**WORK TASK**: Please give the lines of text from all the material as a Markdown table with two columns, Row and Line, numbering each line in order and leaving out blank lines. Leave the pictures out of the answer.

[Collected data entries]
BEGIN
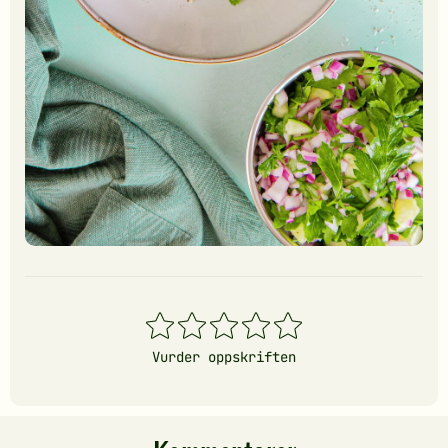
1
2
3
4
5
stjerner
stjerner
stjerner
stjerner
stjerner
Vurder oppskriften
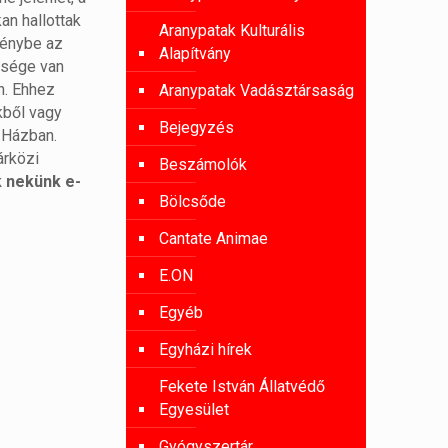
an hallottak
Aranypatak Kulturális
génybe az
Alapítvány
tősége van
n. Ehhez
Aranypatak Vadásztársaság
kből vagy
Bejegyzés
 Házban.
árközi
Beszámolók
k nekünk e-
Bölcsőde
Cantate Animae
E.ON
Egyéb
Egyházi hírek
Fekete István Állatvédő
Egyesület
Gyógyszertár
END
**THE ANSWER**:
| Row | Line |
|---|---|
| 1 | 1 |
| 2 | 2 |
| 3 | 3 |
| 4 | 4 |
| 5 | 5 |
| 6 | stjerner |
| 7 | stjerner |
| 8 | stjerner |
| 9 | stjerner |
| 10 | stjerner |
| 11 | Vurder oppskriften |
| 12 | an hallottak |
| 13 | Aranypatak Kulturális |
| 14 | génybe az |
| 15 | Alapítvány |
| 16 | tősége van |
| 17 | n. Ehhez |
| 18 | Aranypatak Vadásztársaság |
| 19 | kből vagy |
| 20 | Bejegyzés |
| 21 |  Házban. |
| 22 | árközi |
| 23 | Beszámolók |
| 24 | k nekünk e- |
| 25 | Bölcsőde |
| 26 | Cantate Animae |
| 27 | E.ON |
| 28 | Egyéb |
| 29 | Egyházi hírek |
| 30 | Fekete István Állatvédő |
| 31 | Egyesület |
| 32 | Gyógyszertár |